How Intel lost the mobile chip business to Apple's Ax ARM Application Processors
http://appleinsider.com/articles/15/01/19/how-intel-lost-the-mobile-chip-business-to-apples-ax-arm-application-processors
48 core arm server chip(s) from cavium running redhat dpdk:
ARM Servers: Qualcomm Maps Out Datacenter Battle Plan
http://www.nextplatform.com/2016/02/12/arm-servers-qualcomm-maps-out-datacenter-battle-plan/
iphone Ax cpus with 10nm process from tsmc ?
https://au.news.yahoo.com/technology/a/30792485/tsmc-will-be-sole-supplier-of-processors-for-next-iphones-electronic-times/
Keep in mind what a process is called versus its actual characteristics is
increasingly disconnected.
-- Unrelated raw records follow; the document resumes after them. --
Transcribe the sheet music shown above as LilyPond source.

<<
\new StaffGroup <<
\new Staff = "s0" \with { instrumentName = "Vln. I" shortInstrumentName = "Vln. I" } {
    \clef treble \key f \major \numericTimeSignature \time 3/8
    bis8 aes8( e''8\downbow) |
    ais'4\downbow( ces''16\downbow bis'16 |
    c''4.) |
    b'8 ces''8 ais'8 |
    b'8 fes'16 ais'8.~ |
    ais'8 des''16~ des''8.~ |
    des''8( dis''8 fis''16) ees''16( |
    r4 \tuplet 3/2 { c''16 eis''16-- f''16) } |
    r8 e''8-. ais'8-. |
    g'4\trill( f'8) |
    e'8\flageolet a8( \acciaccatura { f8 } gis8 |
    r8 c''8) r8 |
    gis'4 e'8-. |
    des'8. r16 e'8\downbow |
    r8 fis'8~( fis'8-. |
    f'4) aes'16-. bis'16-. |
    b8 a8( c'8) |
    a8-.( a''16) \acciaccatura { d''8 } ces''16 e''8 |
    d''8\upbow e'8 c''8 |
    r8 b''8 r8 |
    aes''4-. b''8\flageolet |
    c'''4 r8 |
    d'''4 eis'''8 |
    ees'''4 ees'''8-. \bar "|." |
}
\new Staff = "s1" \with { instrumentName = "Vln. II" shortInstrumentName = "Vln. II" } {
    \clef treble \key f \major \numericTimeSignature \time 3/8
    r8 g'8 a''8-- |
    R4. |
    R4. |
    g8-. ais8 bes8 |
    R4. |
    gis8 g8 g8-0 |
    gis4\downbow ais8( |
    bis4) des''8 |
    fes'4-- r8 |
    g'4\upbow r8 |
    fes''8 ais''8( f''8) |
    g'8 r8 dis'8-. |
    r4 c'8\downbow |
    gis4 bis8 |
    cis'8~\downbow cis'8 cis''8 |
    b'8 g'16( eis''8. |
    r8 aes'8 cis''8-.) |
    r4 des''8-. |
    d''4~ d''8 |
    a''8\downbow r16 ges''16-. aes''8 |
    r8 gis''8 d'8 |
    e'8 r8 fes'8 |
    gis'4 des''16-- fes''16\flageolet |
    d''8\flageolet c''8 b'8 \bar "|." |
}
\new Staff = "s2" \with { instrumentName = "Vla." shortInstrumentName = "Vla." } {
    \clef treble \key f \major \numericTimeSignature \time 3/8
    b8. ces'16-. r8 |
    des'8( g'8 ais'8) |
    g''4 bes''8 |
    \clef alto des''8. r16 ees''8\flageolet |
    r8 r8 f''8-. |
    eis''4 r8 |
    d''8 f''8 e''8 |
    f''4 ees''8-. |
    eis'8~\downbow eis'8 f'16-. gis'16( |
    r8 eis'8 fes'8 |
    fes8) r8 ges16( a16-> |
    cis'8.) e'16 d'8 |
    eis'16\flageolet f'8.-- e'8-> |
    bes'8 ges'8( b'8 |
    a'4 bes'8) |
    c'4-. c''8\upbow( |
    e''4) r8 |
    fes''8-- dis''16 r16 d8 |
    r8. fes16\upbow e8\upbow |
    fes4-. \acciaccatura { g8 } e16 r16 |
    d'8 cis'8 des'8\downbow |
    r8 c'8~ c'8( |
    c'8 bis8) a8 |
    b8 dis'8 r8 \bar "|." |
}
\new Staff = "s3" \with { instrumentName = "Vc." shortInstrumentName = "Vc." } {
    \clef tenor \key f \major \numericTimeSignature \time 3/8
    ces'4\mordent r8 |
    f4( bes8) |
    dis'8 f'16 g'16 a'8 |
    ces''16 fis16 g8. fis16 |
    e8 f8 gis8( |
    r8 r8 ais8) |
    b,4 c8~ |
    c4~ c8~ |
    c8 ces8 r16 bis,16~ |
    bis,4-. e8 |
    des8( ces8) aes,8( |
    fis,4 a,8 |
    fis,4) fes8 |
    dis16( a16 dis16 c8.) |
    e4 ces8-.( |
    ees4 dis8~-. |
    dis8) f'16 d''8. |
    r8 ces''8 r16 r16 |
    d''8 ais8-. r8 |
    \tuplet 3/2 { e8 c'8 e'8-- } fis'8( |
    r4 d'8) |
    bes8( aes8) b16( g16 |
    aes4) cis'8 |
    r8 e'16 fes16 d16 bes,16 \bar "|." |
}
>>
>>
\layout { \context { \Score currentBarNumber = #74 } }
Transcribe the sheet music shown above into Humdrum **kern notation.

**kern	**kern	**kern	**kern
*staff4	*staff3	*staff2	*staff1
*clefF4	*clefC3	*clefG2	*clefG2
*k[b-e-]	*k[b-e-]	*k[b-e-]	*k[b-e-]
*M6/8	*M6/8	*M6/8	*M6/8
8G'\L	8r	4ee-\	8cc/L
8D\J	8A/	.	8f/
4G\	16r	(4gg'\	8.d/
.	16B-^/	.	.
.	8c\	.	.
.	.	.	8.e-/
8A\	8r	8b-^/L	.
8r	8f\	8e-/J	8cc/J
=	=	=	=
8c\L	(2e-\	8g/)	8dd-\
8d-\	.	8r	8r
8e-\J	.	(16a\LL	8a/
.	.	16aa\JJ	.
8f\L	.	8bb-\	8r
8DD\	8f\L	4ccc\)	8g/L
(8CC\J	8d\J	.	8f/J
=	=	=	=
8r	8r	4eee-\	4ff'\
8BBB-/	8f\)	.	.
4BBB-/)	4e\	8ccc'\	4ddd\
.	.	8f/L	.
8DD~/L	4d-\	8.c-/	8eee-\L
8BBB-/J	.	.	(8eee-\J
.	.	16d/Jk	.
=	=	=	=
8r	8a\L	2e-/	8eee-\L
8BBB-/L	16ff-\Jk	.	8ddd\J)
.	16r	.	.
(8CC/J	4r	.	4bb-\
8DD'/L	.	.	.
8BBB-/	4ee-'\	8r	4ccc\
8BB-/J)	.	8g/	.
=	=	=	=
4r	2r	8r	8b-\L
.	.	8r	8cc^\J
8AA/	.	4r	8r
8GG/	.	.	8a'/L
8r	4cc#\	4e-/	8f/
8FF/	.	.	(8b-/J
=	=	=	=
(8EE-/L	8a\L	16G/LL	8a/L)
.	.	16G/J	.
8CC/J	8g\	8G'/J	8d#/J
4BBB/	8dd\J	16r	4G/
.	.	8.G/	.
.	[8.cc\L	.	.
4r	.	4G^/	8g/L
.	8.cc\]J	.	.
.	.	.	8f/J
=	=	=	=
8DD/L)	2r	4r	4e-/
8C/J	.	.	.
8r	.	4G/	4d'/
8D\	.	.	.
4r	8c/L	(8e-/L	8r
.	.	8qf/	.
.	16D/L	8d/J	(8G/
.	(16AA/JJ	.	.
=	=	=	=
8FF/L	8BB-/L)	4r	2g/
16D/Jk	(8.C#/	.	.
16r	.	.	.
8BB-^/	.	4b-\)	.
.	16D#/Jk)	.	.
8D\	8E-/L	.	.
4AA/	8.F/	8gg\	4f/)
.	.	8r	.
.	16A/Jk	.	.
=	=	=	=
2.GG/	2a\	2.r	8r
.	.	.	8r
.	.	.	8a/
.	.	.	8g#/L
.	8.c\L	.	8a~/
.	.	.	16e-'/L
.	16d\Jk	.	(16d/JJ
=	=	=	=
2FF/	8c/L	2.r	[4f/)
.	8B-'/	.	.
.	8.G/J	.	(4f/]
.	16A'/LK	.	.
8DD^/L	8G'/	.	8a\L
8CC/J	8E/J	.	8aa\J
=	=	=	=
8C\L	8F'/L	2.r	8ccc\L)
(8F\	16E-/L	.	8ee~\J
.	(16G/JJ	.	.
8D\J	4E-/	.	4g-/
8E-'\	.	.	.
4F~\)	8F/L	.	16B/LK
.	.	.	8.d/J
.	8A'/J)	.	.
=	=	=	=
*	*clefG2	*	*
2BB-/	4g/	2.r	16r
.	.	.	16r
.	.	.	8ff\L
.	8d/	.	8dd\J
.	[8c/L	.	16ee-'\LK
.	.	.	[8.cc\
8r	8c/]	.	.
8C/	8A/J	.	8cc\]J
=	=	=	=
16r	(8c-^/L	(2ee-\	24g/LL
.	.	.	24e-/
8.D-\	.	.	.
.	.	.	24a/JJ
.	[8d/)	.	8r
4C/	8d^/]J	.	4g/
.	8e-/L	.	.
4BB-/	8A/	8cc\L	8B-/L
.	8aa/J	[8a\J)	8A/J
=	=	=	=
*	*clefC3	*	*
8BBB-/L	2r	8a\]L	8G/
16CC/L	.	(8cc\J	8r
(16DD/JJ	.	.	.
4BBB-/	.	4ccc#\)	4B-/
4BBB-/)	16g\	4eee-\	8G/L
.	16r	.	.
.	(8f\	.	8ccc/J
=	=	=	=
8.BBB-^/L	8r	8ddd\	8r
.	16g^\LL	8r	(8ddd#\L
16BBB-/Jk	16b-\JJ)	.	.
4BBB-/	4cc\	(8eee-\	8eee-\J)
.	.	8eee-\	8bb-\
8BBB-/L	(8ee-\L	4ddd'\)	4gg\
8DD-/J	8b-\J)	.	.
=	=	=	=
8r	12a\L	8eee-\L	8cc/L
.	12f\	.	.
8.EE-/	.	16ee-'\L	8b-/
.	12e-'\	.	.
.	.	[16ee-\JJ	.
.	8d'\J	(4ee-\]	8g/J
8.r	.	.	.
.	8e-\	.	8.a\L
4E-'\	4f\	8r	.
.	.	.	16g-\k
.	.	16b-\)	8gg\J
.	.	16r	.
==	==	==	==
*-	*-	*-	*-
Foundries seem to be closing the gap with Intel
in naming artistic license more than actual silicon composition/capabilities.
could you be really that delusional ?
interesting post on xilinx groups:
POWER8 support
https://forums.xilinx.com/t5/Welcome-Join/POWER8-support/td-p/676035
someone said xilinx was sampling 16nm chips:
http://press.xilinx.com/2016-01-28-Xilinx-Ships-16nm-Virtex-UltraScale-Devices-Industrys-First-High-End-FinFET-FPGAs
Will Intel leave Mobile, Foundry, and FPGA Business?
https://www.semiwiki.com/forum/content/5399-will-intel-leave-mobile-foundry-fpga-business.html
I hadn't seen this before: http://venturebeat.com/2015/08/26/chinas-phytium-plans-to-take-on-intel-with-arm-based-mars-chips/
I wonder why they do that. Is it cost, or are TSMC's processes simply more robust for these kinds of chips?
intel's own fabs are probably optimized for making high speed cpus with custom tools and it's not clear to me if they even have a thick oxide feature for high(ish) voltage transistors (2.5V+). even atom designers get their hands on this process later than core designers so it's not a surprise that ip designers don't get it at all. Also if the ip designers are using any other licensed ip blocks, they wouldn't have been ported to intel fabs and this doesn't even include all the ip companies intel buys all the time and those people have no interest/time to port their stuff to intel fabs.
I think she's confused. I'd be amazed if there is really a single chip Xeon+fpga. What's much more likely is that the first late chip made in intel foundry is coming next year. What's slightly possible is an mcm with a Xeon and fpga with pcie interconnect on a substrate.
xilinx fpgas run faster on 16nm finfet+ process:
https://forums.xilinx.com/t5/Xcell-Daily-Blog/Zynq-UltraScale-MPSoC-APU-and-GPU-clock-rates-bumped-up-15-to-50/ba-p/665836
iOS doesn't implement a swap file which is why this behavior is necessary.
if they did, to where would they swap ? to flash ? probably not a good idea. in a mobile os without reliable storage backing, a swap is not desirable.
Altera will start shipping Stratix 10 FPGAs and SoCs in 2016
with no further detail about when in 2016.
http://newsroom.altera.com/press-releases/nr-dram-sip.htm
muzonewb: No its where I give up on your pathology
again, you're projecting. get help and soon. good luck.